My Dad used to work for the CAA
in a round building just off High Holborn.

While there he worked on the planning permission
for the control tower at Stansted.

This was the most tangible of his achievements
and whenever Dads were mentioned I’d say:

My Dad was involved with ‘The Stansted Project.’
I’d say: My Dad was like the main boss.

And on occasion, to proud, freckle-faced boys:
Yeah, well, my Dad ... built Stansted Airport.

And yet, I never really knew what he did.
Not like I knew his mahogany trouser press,

the brass bowl for his change and errant golf tees,
the way his cheek felt cold when he came back from work,

his black Mac’ jewelled with rain, smelling of trains
and a faint whiff of the morning’s aftershave.

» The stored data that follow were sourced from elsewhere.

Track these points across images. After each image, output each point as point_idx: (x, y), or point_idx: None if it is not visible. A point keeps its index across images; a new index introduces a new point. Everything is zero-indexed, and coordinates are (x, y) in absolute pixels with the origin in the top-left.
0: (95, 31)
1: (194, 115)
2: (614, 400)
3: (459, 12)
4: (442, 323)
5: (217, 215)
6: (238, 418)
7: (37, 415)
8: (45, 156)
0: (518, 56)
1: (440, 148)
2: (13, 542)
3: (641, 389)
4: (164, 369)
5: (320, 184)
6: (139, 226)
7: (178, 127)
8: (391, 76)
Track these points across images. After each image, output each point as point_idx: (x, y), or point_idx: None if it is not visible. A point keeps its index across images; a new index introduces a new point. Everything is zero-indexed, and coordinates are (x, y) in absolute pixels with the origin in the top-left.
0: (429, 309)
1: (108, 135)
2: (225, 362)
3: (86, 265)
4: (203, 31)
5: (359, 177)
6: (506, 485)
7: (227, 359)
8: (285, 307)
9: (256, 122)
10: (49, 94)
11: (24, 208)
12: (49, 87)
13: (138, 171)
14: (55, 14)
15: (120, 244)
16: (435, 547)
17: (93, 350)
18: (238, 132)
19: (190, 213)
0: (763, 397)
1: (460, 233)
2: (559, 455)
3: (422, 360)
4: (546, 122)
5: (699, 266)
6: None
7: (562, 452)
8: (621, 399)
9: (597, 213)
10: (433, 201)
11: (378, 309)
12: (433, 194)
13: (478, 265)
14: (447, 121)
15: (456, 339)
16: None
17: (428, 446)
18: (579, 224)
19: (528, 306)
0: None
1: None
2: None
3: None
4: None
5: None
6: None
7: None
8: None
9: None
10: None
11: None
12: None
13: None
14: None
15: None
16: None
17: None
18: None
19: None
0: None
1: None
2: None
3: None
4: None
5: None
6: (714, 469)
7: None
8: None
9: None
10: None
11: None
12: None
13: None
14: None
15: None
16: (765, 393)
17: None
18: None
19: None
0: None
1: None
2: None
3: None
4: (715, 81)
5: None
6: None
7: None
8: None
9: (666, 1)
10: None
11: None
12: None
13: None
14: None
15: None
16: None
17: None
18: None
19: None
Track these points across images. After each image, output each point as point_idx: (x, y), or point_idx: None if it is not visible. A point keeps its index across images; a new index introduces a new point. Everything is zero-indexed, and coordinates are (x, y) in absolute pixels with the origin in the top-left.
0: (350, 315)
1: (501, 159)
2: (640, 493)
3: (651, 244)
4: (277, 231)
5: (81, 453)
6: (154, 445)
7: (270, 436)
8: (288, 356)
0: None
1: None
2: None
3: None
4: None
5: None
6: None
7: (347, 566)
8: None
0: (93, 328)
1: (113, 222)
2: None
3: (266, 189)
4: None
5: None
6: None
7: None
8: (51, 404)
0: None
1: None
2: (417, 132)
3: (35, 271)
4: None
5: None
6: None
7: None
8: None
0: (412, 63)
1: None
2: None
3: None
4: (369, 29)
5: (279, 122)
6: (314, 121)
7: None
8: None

Or the skeleton clocks he spent his weekends making,

meticulous time-keeping under glass domes,

the way he’d rest his hands on his stomach after lunch,
or how his check shirt would show at the neck

of his blue, shabby workshop overalls,
the silver popper at the top undone.

But now, as then, I see him out on a flat field
that is slowly becoming a runway,

clipboard in hand, directing other men,
windsock blowing in the breeze.

Jeremy, Who Drew Penises on Everything

Meet Jeremy, a sporty youth,
whose pressing need to leave some proof
of his existence on this earth
would cause his friends much glee and mirth.
They’d shake and howl at Jez’s feats
and claim his presence quite a treat —
as sure as Welshmen like to sing,
young Jez drew cocks on everything.

On books, on blackboards, desks and chairs,
he carved them into Camembert,
he scribbled them on toilet doors,
left penile prints in chests of drawers;
he crayoned dongs on Bibles and
drew tiny ones upon his hand
until no stretch of schoolyard wall
was free from Jez’s cartoon balls.

All day he sketched crude diagrams,
drew shlongs upon his toast with jam,
arranged his sausage with his eggs
to emulate between the legs.
While later in some muggy class
he’d pounce upon the steamed-up glass
and then to whoops from all his mates
he’d make his work ejaculate.

Yes, all the boys were straight-up fans
of Jeremy’s artistic hand
and masters, far from scolding him,
would praise the young lad for his vim
and feisty creativity
(not one suggested therapy).
The teachers saw no real malice
in Jezzer when he sketched a phallus.

At home his parents did the same,
refused to dole out any blame,
although their walls were covered in
a thousand sketchy ding-a-lings
and Jez had scared off friends and lodgers
with likenesses of spurting todgers.
No, mum & dad just praised the boy
for drawing willies on his toys.

And Jezzer with the naughty pen
grew up and then became PM!
And now that boy who liked to draw
has led us into countless wars.
The moral of this ghastly tale:
beware of cocksure, thrusting males.
For blokes like Jez, if free and able,
will always put their dicks on tables.